US 11,742,081 B2
Data model processing in machine learning employing feature selection using sub-population analysis
Uri Kartoun, Cambridge, MA (US); Kristen Severson, Somerville, MA (US); Kenney Ng, Arlington, MA (US); Paul D. Myers, Bloomfield Hills, MI (US); Wangzhi Dai, Cambridge, MA (US); and Collin M. Stultz, Newton, MA (US)
Assigned to International Business Machines Corporation, Armonk, NY (US); and Massachusetts Institute of Technology, Cambridge, MA (US)
Filed by International Business Machines Corporation, Armonk, NY (US); and Massachusetts Institute of Technology, Cambridge, MA (US)
Filed on Apr. 30, 2020, as Appl. No. 16/863,452.
Prior Publication US 2021/0343421 A1, Nov. 4, 2021
Int. Cl.

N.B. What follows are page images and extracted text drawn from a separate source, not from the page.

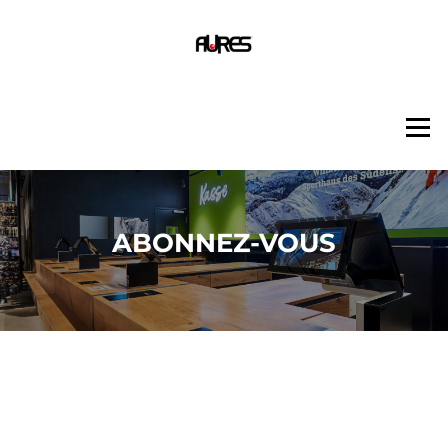
Aller
au
contenu
Menu
ABONNEZ-VOUS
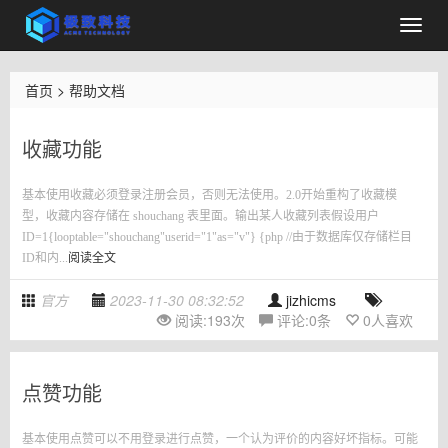
首页
>
帮助文档
收藏功能
基本使用收藏必须登录注册会员，否则无法使用。2.0开始重构了收藏模
型，收藏内容存储在 shouchang 表里面。输出某人收藏列表假设用户
ID=1{looptable="shouchang"userid="1"as="v"} {php //由于数据库仅存储栏目
ID和内...
阅读全文
官方
2023-11-30 08:32:52
jizhicms
阅读:
193
次
评论:
0
条
0
人喜欢
点赞功能
基本使用点赞可以不用登录进行点赞，一个认为评价的内容好坏指标。可能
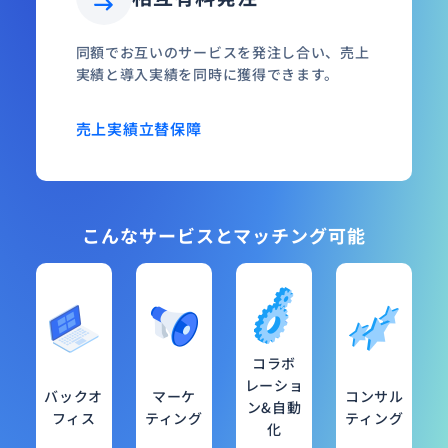
同額でお互いのサービスを発注し合い、売上
実績と導入実績を同時に獲得できます。
売上実績
立替保障
こんなサービスとマッチング可能
コラボ
レーショ
バックオ
マーケ
コンサル
ン&自動
フィス
ティング
ティング
化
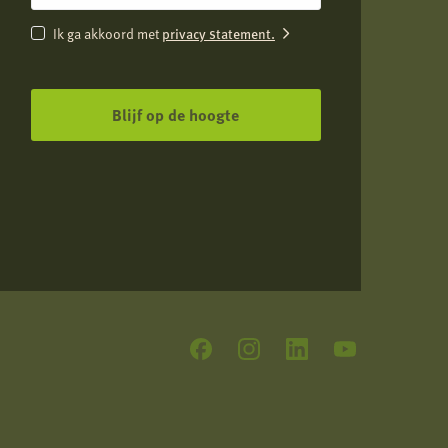
Instemming
Ik ga akkoord met
privacy statement.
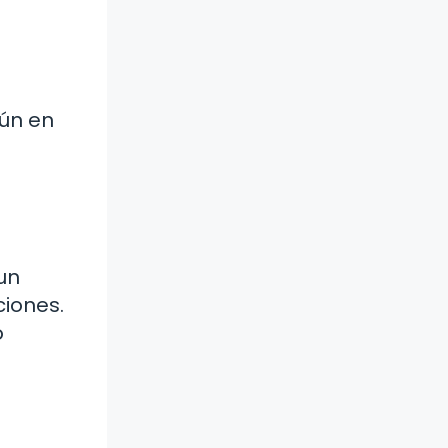
mún en
un
ciones.
o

G16H 40/67 (2018.01); G16H 50/50 (2018.01); G06F 17/18 (2006.01); G16H 50/70 (2018.01); G06F 18/23 (2023.01)
CPC G16H 40/67 (2018.01) [G06F 17/18 (2013.01); G06F 18/23 (2023.01); G16H 50/50 (2018.01); G16H 50/70 (2018.01)] 20 Claims
OG exemplary drawing
 
1. A computer-implemented method in a data processing system comprising at least one processor and at least one memory, the at least one memory comprising instructions executed by the at least one processor to cause the at least one processor to select features of a dataset for predictive modeling, the computer-implemented method comprising:
selecting, from a dataset comprising a plurality of cases and controls, a first set of features that are relevant to outcome;
identifying a subset of cases and controls having similar values for the first set of features;
analyzing the subset of cases and controls to select a second set of additional features that are relevant to outcome;
evaluating performance of a first predictive model against a second predictive model to determine that the second predictive model more accurately predicts outcome, wherein the first predictive model is based on the first set of features and the second predictive model is based on the first set of features and the second set of additional features; and
utilizing the second predictive model to predict outcomes.